Among other Republicans surveyed, 2% blamed Ukrainian President Volodymyr Zelensky, 15% President Biden, 4% the North Atlantic Treaty Organization (NATO) and 13% someone else or said they didn’t know, according to The Wall Street Journal.

Based on this poll, Republican 3rd Congressional District candidate Joe Kent aligns with only a small percentage of his party in his stance on the invasion of Ukraine.

In an interview with The Chronicle Wednesday, Kent would not say Putin’s military action in Ukraine was unprovoked. He instead said: “I condemn his military aggression,” but that Putin “had legitimate concerns about Russia.”

“We, the west at large, pushed (Russia) into this situation of encroachment. Because we continued to say ‘NATO membership, maybe the EU will come in there,” he added. “You’ve got Russia, you’ve got Europe, and in the middle is Ukraine. They will be a buffer state. If one side pushes too hard on it, it’s going to create a reaction on the other side.”

On March 7, it was reported that Russia would halt its invading troops if Ukraine ceased military action, changed its constitution to enshrine neutrality, acknowledged Crimea as Russian territory and recognized Donetsk and Lugansk as independent states.

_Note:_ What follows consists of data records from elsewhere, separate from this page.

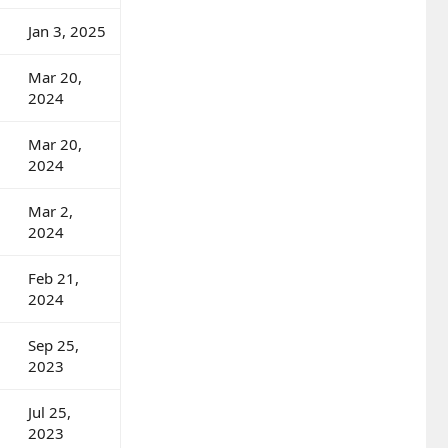
Jan 3, 2025
Mar 20,
2024
Mar 20,
2024
Mar 2,
2024
Feb 21,
2024
Sep 25,
2023
Jul 25,
2023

That day, Kent took to Twitter, writing that those terms were “very reasonable.”

On Wednesday, Kent repeated that he thinks these terms are reasonable and said rather than sanctions or military action, the U.S. should be taking steps toward “aggressive diplomacy.”

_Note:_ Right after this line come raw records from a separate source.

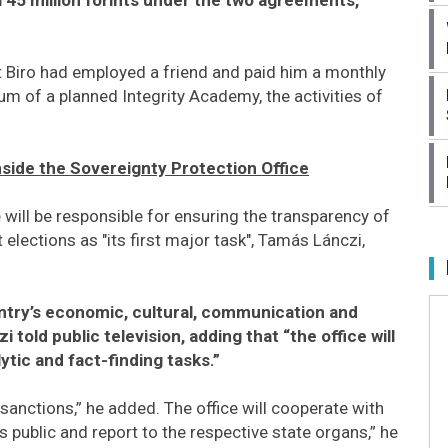
at Biro had employed a friend and paid him a monthly
ulum of a planned Integrity Academy, the activities of
Inside the Sovereignty Protection Office
will be responsible for ensuring the transparency of
lections as "its first major task", Tamás Lánczi,
untry’s economic, cultural, communication and
 told public television, adding that “the office will
ytic and fact-finding tasks.”
 sanctions,” he added. The office will cooperate with
 public and report to the respective state organs,” he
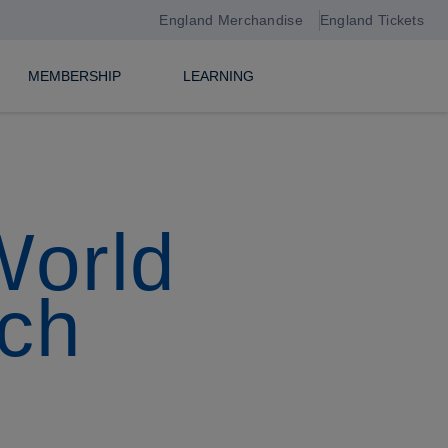
England Merchandise
England Tickets
MEMBERSHIP
LEARNING
World
ch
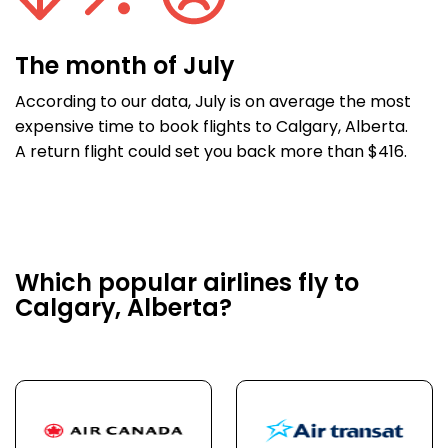
The month of July
According to our data, July is on average the most
expensive time to book flights to Calgary, Alberta.
A return flight could set you back more than $416.
Which popular airlines fly to
Calgary, Alberta?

“Again, geostrategic reality. It just it is what it is, and we need adults in the room right now to make these hard decisions and to do the hard things and to go meet with thugs like Putin — KGB thugs — and figure out what's best for our country, what's best for the American people,” Kent said.



After calling him both terms, when challenged on whether Putin was “reasonable” or a “thug,” Kent said: “He’s a reasonable thug. The world is full of reasonable thugs.”

Apparently, he thinks Zelensky is one of them, too. Though he did not use the qualifier of “reasonable” when describing the Ukrainian president.

Kent again represented a controversial opinion and misaligned with the majority of his party when he took to Twitter on Saturday to say that Rep. Madison Cawthorn, R-North Carolina, “nailed it” when he called Zelensky a “thug.”

"Zelenskyy was installed via a US backed color revaluation, his goal is to move his county west so he virtue signals in woke ideology while using nazi battalions to crush his enemies," Kent wrote on social media. "He was also smart enough to cut our elite in on the graft."

Kent’s position runs contrary to incumbent Congresswoman Jaime Herrera Beutler, R-Battle Ground, who he is seeking to unseat.

In a recent statement, the congresswoman called Russia’s aggression in Ukraine “unwarranted,” and included a list of legislative actions she has taken to support Ukraine, one of which was: “Helping Congress advance funding this week totaling $13.6 billion in security assistance to Ukraine. This is in addition to the $3.1 billion since 2014, which includes anti-aircraft weaponry, helicopters, and other vital equipment.”